Snowleg is a powerful love story that explores the close, fraught relationship between England and Germany, between a man who grows up believing himself to be a chivalrous English public schoolboy and a woman who tries to live loyally under a repressive regime.
PUBLISHERS WEEKLY
The personal and the political clash in this sometimes haunting but often baffling novel about Peter Hithersay, an English teenager, and his one-night encounter with an East German girl, known to him only by her nickname, "Snowleg," in 1983. She begs him to take her back to the West; for reasons he can't quite fathom himself and which will haunt him for the next 20 years he refuses (indeed, he publicly rejects her) and loses his chance at what appears to be love at first sight.
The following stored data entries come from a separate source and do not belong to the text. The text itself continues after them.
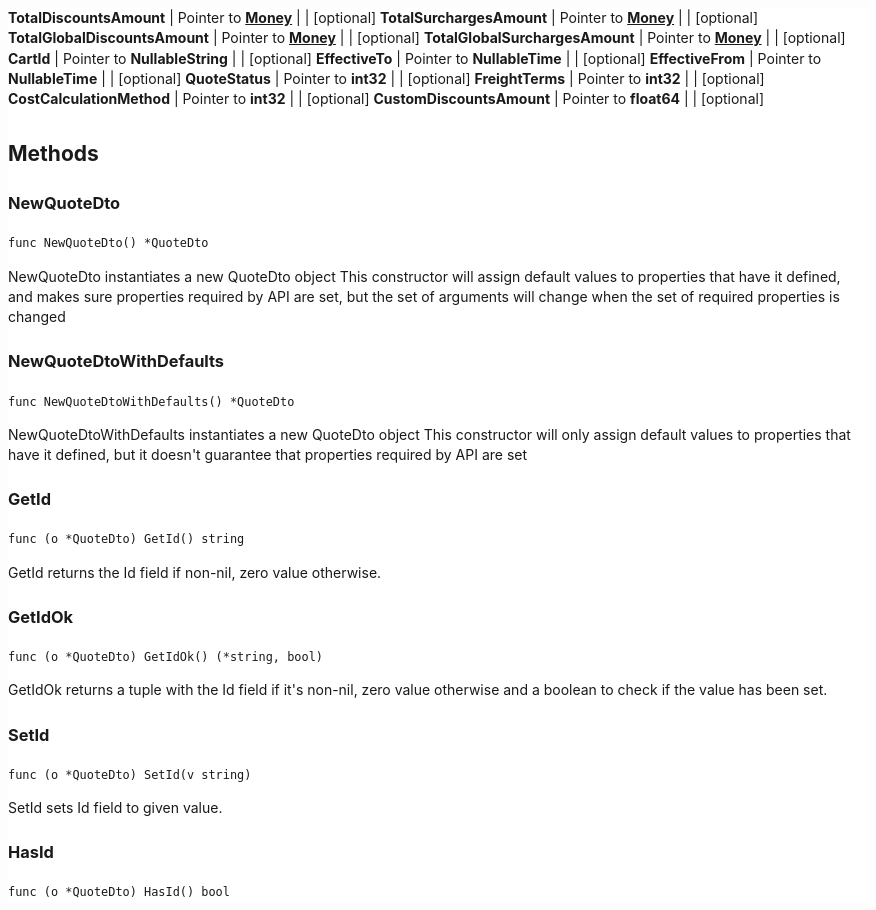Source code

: **TotalDiscountsAmount** | Pointer to [**Money**](Money.md) |  | [optional] 
**TotalSurchargesAmount** | Pointer to [**Money**](Money.md) |  | [optional] 
**TotalGlobalDiscountsAmount** | Pointer to [**Money**](Money.md) |  | [optional] 
**TotalGlobalSurchargesAmount** | Pointer to [**Money**](Money.md) |  | [optional] 
**CartId** | Pointer to **NullableString** |  | [optional] 
**EffectiveTo** | Pointer to **NullableTime** |  | [optional] 
**EffectiveFrom** | Pointer to **NullableTime** |  | [optional] 
**QuoteStatus** | Pointer to **int32** |  | [optional] 
**FreightTerms** | Pointer to **int32** |  | [optional] 
**CostCalculationMethod** | Pointer to **int32** |  | [optional] 
**CustomDiscountsAmount** | Pointer to **float64** |  | [optional] 

## Methods

### NewQuoteDto

`func NewQuoteDto() *QuoteDto`

NewQuoteDto instantiates a new QuoteDto object
This constructor will assign default values to properties that have it defined,
and makes sure properties required by API are set, but the set of arguments
will change when the set of required properties is changed

### NewQuoteDtoWithDefaults

`func NewQuoteDtoWithDefaults() *QuoteDto`

NewQuoteDtoWithDefaults instantiates a new QuoteDto object
This constructor will only assign default values to properties that have it defined,
but it doesn't guarantee that properties required by API are set

### GetId

`func (o *QuoteDto) GetId() string`

GetId returns the Id field if non-nil, zero value otherwise.

### GetIdOk

`func (o *QuoteDto) GetIdOk() (*string, bool)`

GetIdOk returns a tuple with the Id field if it's non-nil, zero value otherwise
and a boolean to check if the value has been set.

### SetId

`func (o *QuoteDto) SetId(v string)`

SetId sets Id field to given value.

### HasId

`func (o *QuoteDto) HasId() bool`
Peter may have been re-creating his mother's experience: she had a brief affair with an East German (Peter was the result) and never saw him again, and Peter's trip behind the Iron Curtain is driven by the desire to learn something, anything, about his German father. Later, he essentially gives up England and his affable family, becoming a doctor in West Germany, where he strives (mostly unsuccessfully) to build meaningful relationships of his own. The strongest narrative thread, Peter's search for Snowleg, is compelling enough, but accounts for a small fraction of the plot. Shakespeare (The Dancer Upstairs) deftly captures both the paranoia and the material and cultural poverty of East Germany as well as Peter's existential struggle to find his place in the world, but the haphazard story line fails to compel.